Despite the difficult background conditions in the second half of 2008 Volkswagen Commercial Vehicles sold more vehicles than ever before, and also achieved new record values in turnover and operative profit. ‘All in all, 2008 was a very good year for our brand’, emphasized Stephan Schaller, CEO of Volkswagen Commercial Vehicles , on Wednesday at the annual press conference in Hanover. However, Volkswagen Commercial Vehicles could not escape the effects of the dramatic worldwide drop in demand for commercial vehicles. ‘We are in a strong enough position to master the crisis, and to sell more automobiles than before once the difficult market situation has been resolved’, said Schaller.
- 503,000 deliveries to customers in 2008
- Operative profit up by 23 percent
- Market share expected to increase in 2009
- Business year 2009 reflects difficult market situation
- Long term growth objectives stay in place
Deliveries in 2008
Last year, for the first time, the company was able to sell more than half a million light and heavy commercial vehicles worldwide. With a total of 502,964 (previous year’s total: 488,726) deliveries to customers were up by 2.9 percent compared to the year before. The most-sold product in 2008, with 178,007 unit sales (previous year: 191,205) was the T5 with its Transporter, Caravelle, Multivan and California models. The Caddy also continued on the road to success, with 151,565 vehicles delivered in 2008 (as compared to 147,133 in the previous year), representing an increase of 3 percent. The Crafter, too, continued its upward trend, achieving 10.7 percent growth, with 51,101 units sold (previous year’s figure: 46,161).
Thus Volkswagen Commercial Vehicles was able to increase its lead in the European market. ‘With a total of more than 332,000 unit sales, we have successfully defended our ‘title’ as European champions and have pulled even further away from the runners-up’, Schaller pointed out. Volkswagen Commercial Vehicles share of the European market in 2008 was up 0.4 percent, at 15 percent.
Outside Europe, too, Volkswagen Commercial Vehicles continued to gain ground. The Saveiro and T2 models, which are both produced and sold in South America, topped their previous year’s performance by more than 17 percent, achieving unit sales of 67,270 (previous year’s figure: 57,446). The class of heavy commercial vehicles also showed positive development. The 55,021 units delivered in 2008 (as compared to 46,781 in the previous year) represented a plus of 17.6 percent – and thus also a new sales record.
Development of results 2008
The most important financial indicators also developed positively in the business year 2008, attaining new record values. ‘We have achieved the good figures for turnover and profits not only by making more deliveries, but also by practising stringent cost and efficiency management,’ explained Klaus-Dieter Schürmann, member of the board of management with responsibility for finances and integration technology.
Turnover on the markets improved by 3.3 percent, rising to 9.6 thousand million Euro. Operative profit went up by 23 percent to 375 million Euro, an all-time record. Reduced product and materials costs made an important contribution to this figure, as did the substantially better performance of purchasing. Investments by the brand rose by 92 percent compared to the previous year, amounting to 275 million Euro. Net cash flow was once again clearly positive, at 183 million Euro. Return on capital reached double figures for the first time, with a value of 11.5 percent. The profit margin went up to 3.9 percent.

☆ ☆ ☆ ☆ ☆ ☆ ☆

* [Set exercise 1] According to the Volkswagen Commercial Vehicles report, how many Crafter units were sold in 2008?
The text and the records come from unrelated sources.

☆ ☆ ☆ ☆ ☆ ☆ ☆

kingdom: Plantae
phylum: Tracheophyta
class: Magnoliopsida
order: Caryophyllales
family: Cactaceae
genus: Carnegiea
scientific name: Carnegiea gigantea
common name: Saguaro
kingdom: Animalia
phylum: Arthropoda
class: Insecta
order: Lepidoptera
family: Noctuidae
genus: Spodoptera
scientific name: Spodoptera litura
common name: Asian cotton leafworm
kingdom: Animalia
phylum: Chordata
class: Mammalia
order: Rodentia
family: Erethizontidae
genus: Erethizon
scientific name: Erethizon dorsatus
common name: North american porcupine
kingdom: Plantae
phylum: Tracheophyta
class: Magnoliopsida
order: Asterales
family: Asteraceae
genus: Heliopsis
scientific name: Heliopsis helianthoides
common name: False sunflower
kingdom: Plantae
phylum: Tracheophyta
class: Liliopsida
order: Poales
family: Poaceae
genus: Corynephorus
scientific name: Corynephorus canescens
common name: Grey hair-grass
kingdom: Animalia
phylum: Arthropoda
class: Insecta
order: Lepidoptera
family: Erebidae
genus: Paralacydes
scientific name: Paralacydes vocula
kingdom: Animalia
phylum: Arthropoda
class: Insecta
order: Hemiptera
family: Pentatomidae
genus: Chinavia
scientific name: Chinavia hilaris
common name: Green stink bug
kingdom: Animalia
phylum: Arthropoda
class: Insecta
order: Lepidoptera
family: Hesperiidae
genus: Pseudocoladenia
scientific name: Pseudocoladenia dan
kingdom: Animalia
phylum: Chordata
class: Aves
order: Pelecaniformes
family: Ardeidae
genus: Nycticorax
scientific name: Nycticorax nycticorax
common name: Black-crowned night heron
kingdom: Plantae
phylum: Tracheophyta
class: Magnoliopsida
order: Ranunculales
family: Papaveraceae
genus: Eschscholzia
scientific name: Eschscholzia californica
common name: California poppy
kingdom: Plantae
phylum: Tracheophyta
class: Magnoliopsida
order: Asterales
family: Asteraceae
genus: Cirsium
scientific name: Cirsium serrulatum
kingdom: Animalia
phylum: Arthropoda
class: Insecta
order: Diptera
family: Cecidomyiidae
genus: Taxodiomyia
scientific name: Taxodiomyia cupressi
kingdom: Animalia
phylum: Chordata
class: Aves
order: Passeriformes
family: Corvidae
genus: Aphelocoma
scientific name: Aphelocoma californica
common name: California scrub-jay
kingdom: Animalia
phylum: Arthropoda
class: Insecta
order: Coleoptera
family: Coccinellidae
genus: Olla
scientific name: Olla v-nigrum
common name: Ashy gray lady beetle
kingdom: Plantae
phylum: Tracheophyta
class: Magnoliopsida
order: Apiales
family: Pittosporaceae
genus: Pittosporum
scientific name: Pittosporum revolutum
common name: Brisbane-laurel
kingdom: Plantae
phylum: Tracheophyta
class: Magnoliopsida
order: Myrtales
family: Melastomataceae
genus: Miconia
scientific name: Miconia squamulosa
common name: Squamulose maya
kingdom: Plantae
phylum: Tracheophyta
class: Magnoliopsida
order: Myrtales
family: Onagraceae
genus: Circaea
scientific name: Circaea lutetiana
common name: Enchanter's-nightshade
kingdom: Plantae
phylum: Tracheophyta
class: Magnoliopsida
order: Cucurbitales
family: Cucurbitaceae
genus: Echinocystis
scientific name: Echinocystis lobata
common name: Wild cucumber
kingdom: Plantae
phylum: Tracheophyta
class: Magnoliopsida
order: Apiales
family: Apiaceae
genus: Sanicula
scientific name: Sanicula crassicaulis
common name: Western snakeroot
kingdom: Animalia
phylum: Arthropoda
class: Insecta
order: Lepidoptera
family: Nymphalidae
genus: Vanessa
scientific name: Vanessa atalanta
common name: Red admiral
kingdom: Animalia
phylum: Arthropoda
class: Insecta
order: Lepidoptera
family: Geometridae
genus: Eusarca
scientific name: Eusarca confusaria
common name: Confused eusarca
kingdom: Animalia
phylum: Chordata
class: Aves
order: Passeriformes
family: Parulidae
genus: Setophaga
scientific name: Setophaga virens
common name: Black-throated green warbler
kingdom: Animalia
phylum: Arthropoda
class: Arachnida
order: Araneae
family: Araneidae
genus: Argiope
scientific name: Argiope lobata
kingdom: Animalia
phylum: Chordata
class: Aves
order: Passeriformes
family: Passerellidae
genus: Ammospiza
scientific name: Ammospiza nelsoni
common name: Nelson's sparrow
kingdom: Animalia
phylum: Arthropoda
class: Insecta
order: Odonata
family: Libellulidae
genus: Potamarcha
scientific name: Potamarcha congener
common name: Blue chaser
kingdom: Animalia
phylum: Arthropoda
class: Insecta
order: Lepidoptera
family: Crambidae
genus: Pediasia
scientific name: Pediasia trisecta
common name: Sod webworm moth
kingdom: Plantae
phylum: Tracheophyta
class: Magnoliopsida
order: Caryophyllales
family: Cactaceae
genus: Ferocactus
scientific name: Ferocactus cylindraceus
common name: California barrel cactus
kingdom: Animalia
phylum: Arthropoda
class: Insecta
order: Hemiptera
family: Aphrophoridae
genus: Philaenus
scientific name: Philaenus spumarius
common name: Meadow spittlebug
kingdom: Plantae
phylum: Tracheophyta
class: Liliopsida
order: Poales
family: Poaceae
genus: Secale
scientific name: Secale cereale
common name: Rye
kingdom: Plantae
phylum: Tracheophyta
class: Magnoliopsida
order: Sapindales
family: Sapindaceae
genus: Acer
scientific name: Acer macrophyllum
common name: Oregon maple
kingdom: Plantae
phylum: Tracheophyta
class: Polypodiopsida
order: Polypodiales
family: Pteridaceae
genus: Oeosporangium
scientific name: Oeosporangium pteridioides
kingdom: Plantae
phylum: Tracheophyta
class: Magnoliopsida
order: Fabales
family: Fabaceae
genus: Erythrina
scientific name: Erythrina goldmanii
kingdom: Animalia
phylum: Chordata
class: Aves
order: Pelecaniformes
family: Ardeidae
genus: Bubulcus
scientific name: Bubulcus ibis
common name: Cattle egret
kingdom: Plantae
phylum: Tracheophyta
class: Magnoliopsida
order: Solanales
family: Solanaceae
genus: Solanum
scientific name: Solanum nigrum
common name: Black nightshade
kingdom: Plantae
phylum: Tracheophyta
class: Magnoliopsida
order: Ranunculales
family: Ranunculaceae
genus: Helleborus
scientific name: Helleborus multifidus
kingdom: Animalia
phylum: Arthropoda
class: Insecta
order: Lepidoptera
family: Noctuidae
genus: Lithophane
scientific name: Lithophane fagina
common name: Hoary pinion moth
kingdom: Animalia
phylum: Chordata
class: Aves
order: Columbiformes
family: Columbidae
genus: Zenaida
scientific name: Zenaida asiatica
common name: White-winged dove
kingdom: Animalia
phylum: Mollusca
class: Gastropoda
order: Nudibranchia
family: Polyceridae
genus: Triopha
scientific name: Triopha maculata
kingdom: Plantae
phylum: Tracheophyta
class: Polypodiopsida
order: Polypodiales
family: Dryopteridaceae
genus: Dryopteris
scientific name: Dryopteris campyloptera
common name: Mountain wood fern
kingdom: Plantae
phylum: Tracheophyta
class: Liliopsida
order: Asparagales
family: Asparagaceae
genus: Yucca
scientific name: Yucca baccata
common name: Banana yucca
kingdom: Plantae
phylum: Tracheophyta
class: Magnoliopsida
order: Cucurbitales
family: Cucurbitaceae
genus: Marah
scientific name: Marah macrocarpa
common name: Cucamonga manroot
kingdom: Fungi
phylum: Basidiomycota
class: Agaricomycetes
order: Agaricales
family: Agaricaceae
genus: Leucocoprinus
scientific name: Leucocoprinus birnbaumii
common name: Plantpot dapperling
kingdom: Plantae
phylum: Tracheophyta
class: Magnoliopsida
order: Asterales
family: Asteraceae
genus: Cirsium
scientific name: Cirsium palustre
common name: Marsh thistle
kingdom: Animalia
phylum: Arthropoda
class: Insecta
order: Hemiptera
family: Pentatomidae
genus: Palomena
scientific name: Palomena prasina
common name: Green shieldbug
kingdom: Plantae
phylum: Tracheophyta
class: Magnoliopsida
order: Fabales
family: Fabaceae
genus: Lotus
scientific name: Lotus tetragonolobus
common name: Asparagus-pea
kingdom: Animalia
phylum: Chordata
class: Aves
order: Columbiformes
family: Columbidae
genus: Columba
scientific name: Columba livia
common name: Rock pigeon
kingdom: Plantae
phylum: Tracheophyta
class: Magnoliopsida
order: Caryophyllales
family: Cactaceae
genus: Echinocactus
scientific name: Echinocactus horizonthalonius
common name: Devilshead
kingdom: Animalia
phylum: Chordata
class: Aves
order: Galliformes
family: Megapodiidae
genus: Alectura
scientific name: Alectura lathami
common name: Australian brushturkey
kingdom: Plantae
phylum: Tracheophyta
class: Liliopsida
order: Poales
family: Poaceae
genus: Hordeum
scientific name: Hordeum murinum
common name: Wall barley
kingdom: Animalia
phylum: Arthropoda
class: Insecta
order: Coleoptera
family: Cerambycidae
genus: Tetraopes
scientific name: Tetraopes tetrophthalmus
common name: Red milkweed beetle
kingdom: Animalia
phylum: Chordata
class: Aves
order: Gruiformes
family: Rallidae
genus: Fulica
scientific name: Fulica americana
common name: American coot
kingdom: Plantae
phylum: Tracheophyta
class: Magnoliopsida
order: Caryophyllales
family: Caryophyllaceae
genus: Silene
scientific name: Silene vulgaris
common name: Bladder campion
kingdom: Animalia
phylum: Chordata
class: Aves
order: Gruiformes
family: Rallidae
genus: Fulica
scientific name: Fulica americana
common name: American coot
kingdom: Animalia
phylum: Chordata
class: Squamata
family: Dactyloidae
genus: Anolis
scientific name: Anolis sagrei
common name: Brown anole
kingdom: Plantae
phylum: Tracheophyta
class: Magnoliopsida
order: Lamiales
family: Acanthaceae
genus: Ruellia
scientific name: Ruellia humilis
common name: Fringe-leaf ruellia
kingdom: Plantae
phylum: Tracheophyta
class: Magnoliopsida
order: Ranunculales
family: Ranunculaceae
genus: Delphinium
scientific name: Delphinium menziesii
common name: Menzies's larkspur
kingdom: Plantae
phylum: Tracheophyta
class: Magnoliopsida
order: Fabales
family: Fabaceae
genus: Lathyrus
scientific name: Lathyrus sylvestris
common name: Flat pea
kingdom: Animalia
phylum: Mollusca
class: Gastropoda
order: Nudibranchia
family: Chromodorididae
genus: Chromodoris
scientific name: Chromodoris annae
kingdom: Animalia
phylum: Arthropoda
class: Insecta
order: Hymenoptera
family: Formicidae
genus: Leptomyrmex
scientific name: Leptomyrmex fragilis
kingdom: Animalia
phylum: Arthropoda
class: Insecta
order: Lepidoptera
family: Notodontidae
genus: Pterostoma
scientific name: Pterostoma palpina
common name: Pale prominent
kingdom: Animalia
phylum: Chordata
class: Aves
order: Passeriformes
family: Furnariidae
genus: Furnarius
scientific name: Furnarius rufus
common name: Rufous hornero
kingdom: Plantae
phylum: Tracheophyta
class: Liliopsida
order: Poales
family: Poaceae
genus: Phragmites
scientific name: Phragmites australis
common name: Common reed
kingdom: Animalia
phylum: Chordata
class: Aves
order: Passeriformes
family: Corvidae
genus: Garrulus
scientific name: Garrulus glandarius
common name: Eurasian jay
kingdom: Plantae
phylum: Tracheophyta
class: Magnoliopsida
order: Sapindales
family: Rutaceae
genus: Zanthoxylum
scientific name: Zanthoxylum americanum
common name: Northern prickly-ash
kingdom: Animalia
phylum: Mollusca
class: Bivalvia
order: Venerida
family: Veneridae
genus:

☆ ☆ ☆ ☆ ☆ ☆ ☆

* [Set exercise 2] Rewrite the stretch of the records from their first line through the line containing "genus: Nycticorax", replacing every "common name" with "vernacular name" and leaving everything else unchanged. Give only that stretch.

* [Task result 1] 51,101

* [Task result 2]
kingdom: Plantae
phylum: Tracheophyta
class: Magnoliopsida
order: Caryophyllales
family: Cactaceae
genus: Carnegiea
scientific name: Carnegiea gigantea
vernacular name: Saguaro
kingdom: Animalia
phylum: Arthropoda
class: Insecta
order: Lepidoptera
family: Noctuidae
genus: Spodoptera
scientific name: Spodoptera litura
vernacular name: Asian cotton leafworm
kingdom: Animalia
phylum: Chordata
class: Mammalia
order: Rodentia
family: Erethizontidae
genus: Erethizon
scientific name: Erethizon dorsatus
vernacular name: North american porcupine
kingdom: Plantae
phylum: Tracheophyta
class: Magnoliopsida
order: Asterales
family: Asteraceae
genus: Heliopsis
scientific name: Heliopsis helianthoides
vernacular name: False sunflower
kingdom: Plantae
phylum: Tracheophyta
class: Liliopsida
order: Poales
family: Poaceae
genus: Corynephorus
scientific name: Corynephorus canescens
vernacular name: Grey hair-grass
kingdom: Animalia
phylum: Arthropoda
class: Insecta
order: Lepidoptera
family: Erebidae
genus: Paralacydes
scientific name: Paralacydes vocula
kingdom: Animalia
phylum: Arthropoda
class: Insecta
order: Hemiptera
family: Pentatomidae
genus: Chinavia
scientific name: Chinavia hilaris
vernacular name: Green stink bug
kingdom: Animalia
phylum: Arthropoda
class: Insecta
order: Lepidoptera
family: Hesperiidae
genus: Pseudocoladenia
scientific name: Pseudocoladenia dan
kingdom: Animalia
phylum: Chordata
class: Aves
order: Pelecaniformes
family: Ardeidae
genus: Nycticorax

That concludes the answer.